How to handle Dead Letter Queues in Amazon SQS? - amazon-web-services

I am using event-driven architecture for one of my projects. Amazon Simple Queue Service supports handling failures.
If a message was not successfully handled, it does not get to the part where I delete the message from the queue. If it's a one-time failure, it is handled graciously. However, if it is an erroneous message, it makes its way into DLQ.
My question is what should be happening with DLQs later on? There are thousands of those messages stuck in the DLQ. How are they supposed to be handled?
I would love to hear some real-life examples and engineering processes that are in place in some of the organizations.

"It depends!"
Messages would have been sent to the Dead Letter Queue because something didn't happen as expected. It might be due to a data problem, a timeout or a coding error.
You should:
Start examining the messages that went to the Dead Letter Queue
Try and re-process the messages to determine the underlying cause of the failure (but sometimes it is a random failure that you cannot reproduce)
Once a cause is found, update the system to handle that particular use-case, then move onto the next cause
Common causes can be database locks, network errors, programming errors and corrupt data.
It's probably a good idea to setup some sort of monitoring so that somebody investigates more quickly, rather than letting it accumulate to thousands of messages.

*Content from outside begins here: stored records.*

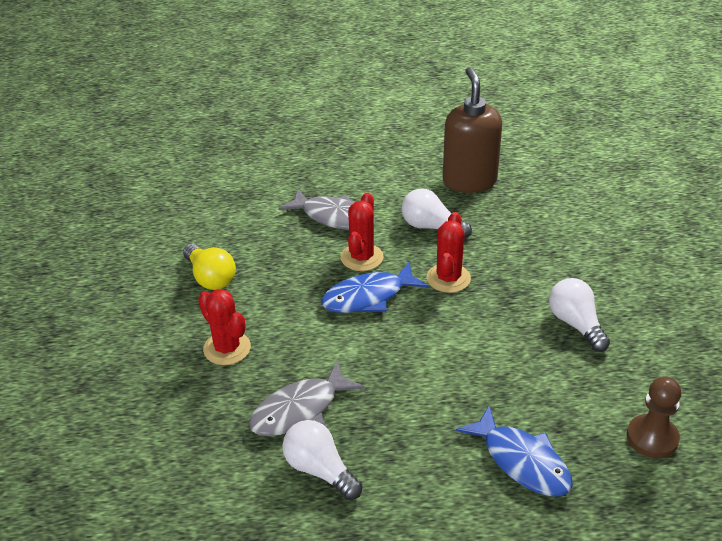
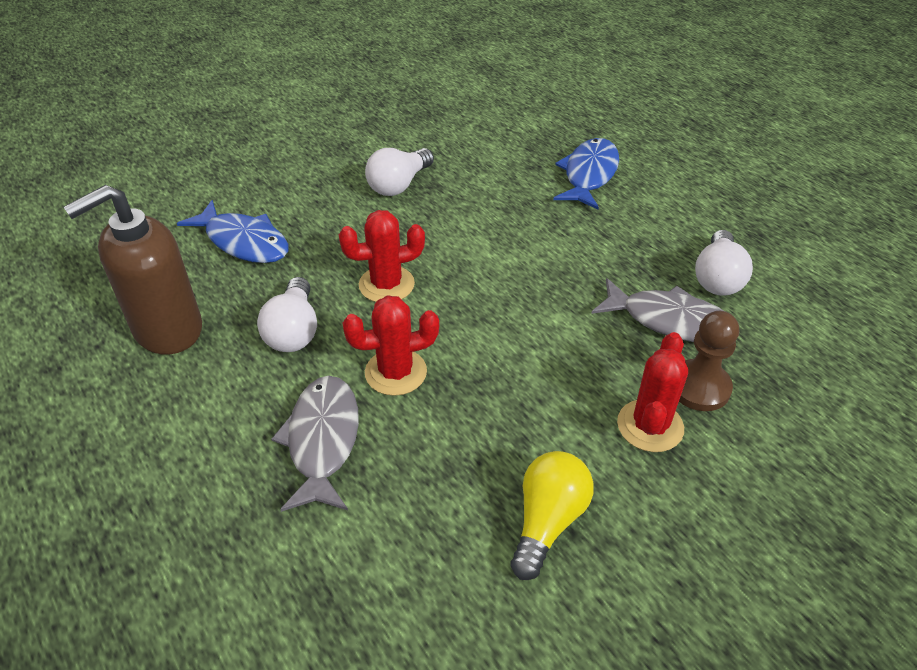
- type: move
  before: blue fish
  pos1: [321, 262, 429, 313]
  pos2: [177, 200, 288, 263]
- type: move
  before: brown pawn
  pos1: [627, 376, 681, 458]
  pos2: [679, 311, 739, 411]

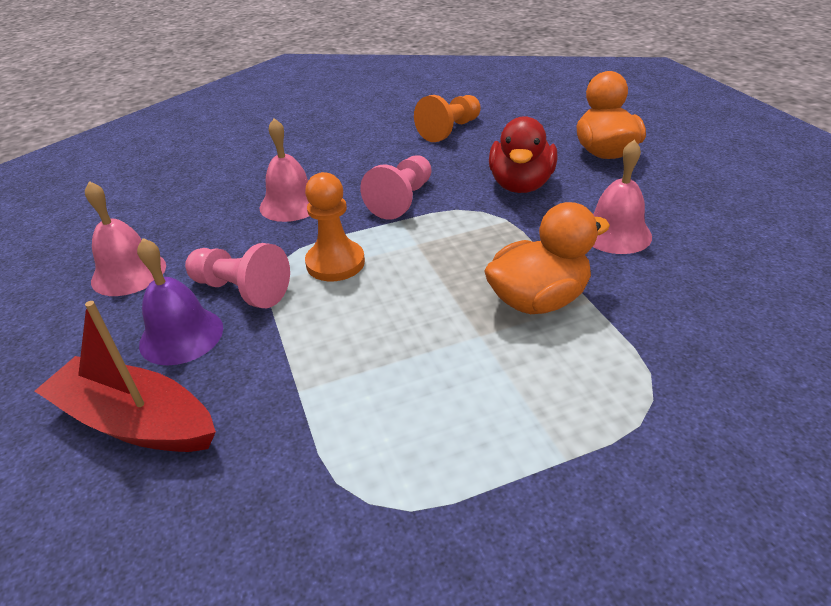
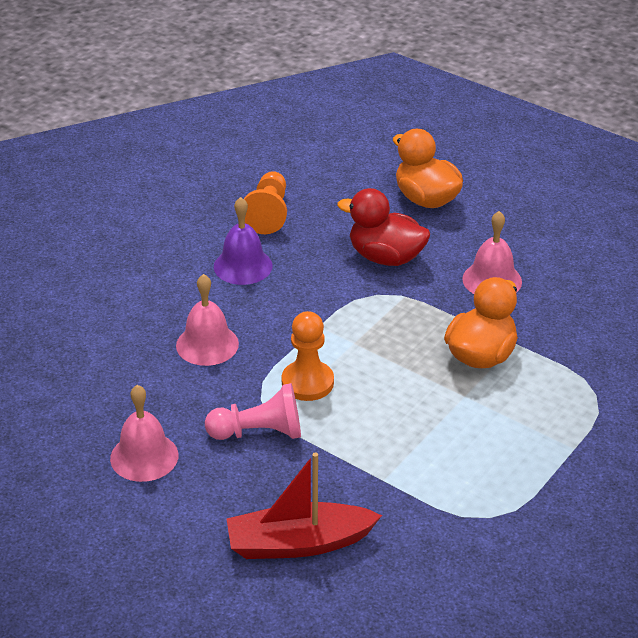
- type: move
  before: purple bell
  pos1: [137, 238, 223, 365]
  pos2: [214, 197, 273, 285]
- type: rotate
  before: red duck
  pos1: [489, 116, 557, 193]
  pos2: [337, 188, 430, 266]
  turn: 135
- type: delete
  before: pink pawn
  pos1: [360, 155, 432, 220]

The messages moved to DLQ are considered as you said, erroneous.
If the messages are erroneous due to a bug in the code etc, you should redrive these DLQ messages to source queue once you fixed the bug. So that they'll have another chance to be reprocessed.
It is very unlikely that "temporarly" erroneous messages are moved to DLQ, if you already configured the maxReceiveCount as 3 or more for your source queue. Temporary problems are mostly bypassed with this retry configuration.
And eventually DLQ is also an ordinary SQS queue which retains messages up to 14 days. Even if there are thousands of messages there, they will be gone. At this point, there are two options:
Messages in DLQ are "really" erroneous. So see the metrics, messages and logs to identify the root cause. If there is no bug to fix, it means you keep unrequired data in DLQ. So there is nothing wrong to lose them in 14 days. If there is a bug, fix it an simply redrive messages from DLQ to source queue.
You dont want to investigate through the messages to identify that what was the reason for failure, and you only want to persist message data for historical reasons (god knows why). You can create a lambda function to poll messages and persist in a desired target database.

Related

No bugs in codes, why messages are still being sent to Dead Letter Queue?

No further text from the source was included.